When people give their bodies for research, an Anglican cathedral offers their families dignity

By B.C.

IF YOU had been anywhere near the southern end of London Bridge today, you might well have seen an unusual crowd of people emerging from one of the city's oldest places of worship, Southwark (pronounced Suthark) Cathedral. Not just robed clerics from the Anglican and other churches and representatives of other faiths: there were also medical students of many ethnic and religious backgrounds and some of their teachers, plus a larger group of Londoners who were moved by the proceedings even if they did not very often frequent cathedrals.

What took place today was an annual service of thanksgiving, established in recent years to commemorate people who donate their bodies for medical teaching and research. For the families of some donors, it may be the first opportunity they have to acknowledge and celebrate their loved ones in a public setting. The service was in some ways quite conventional, with cosy old Anglican hymns such as "For all the saints, who from their labours rest..." But it also had some original features; medical students walked forward with flowers as a choir sang a "Funeral Ikos" or an anthem by the late Sir John Tavener, a religious composer who converted to Orthodox Christianity and was also interested in Sufism.

For some people, donating their bodies for medical research is a way of telling the world that they do not want a religious ceremony or a funeral of any kind. The donor may be saying, in effect: "Once my body has served its main utilitarian purpose, let it serve one more purpose and then be disposed of quietly and anonymously..." In fact, making a gift to medicine doesn't preclude a dignified or religious act of disposal. As is explained by the London Anatomy Office, which serves the needs of seven medical schools, donated bodies will eventually be released, and loved ones then have a choice: they can either arrange a private funeral themselves, or allow the medical school to conduct an act of cremation at which a chaplain will conduct a short service unless otherwise requested.
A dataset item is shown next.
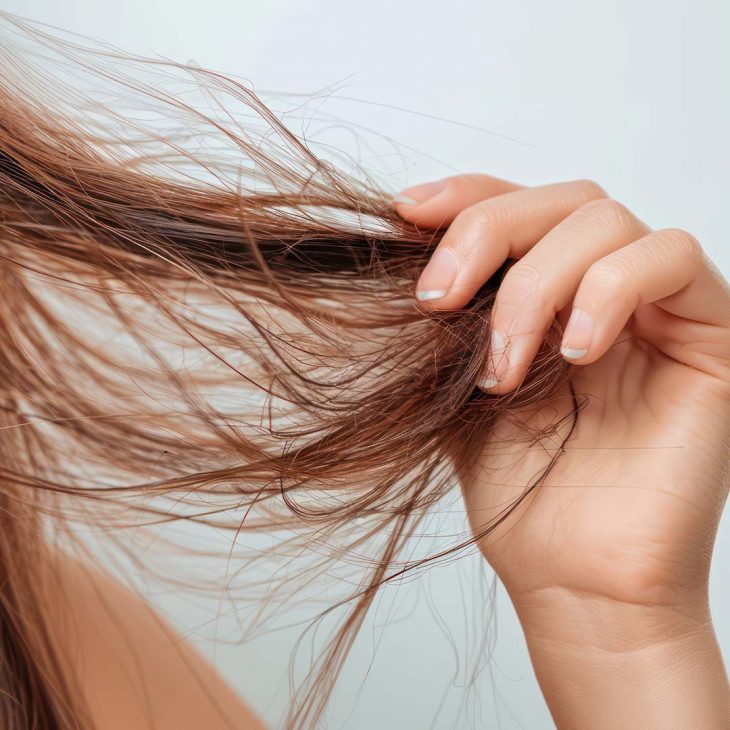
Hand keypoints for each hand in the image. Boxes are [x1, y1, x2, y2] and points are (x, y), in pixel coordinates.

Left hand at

Still, for many donors' next of kin, the annual cathedral service seems to offer a welcome chance to say "farewell" and "thanks" in a beautiful and historically resonant place, where a religious community was established nearly a thousand years ago to meet the needs, both spiritual and medical, of both travellers and local people.

Like lots of British institutions, the Anglican church has retained part of its historic role by adapting ingeniously to changing social and cultural realities. The need for adaptation is particularly acute in the case of cathedrals that find themselves in a business district with few permanent residents, let alone churchgoers. That Anglican flexibility was on show today in a way that people far outside the normal boundaries of the church seemed to find acceptable, and meaningful.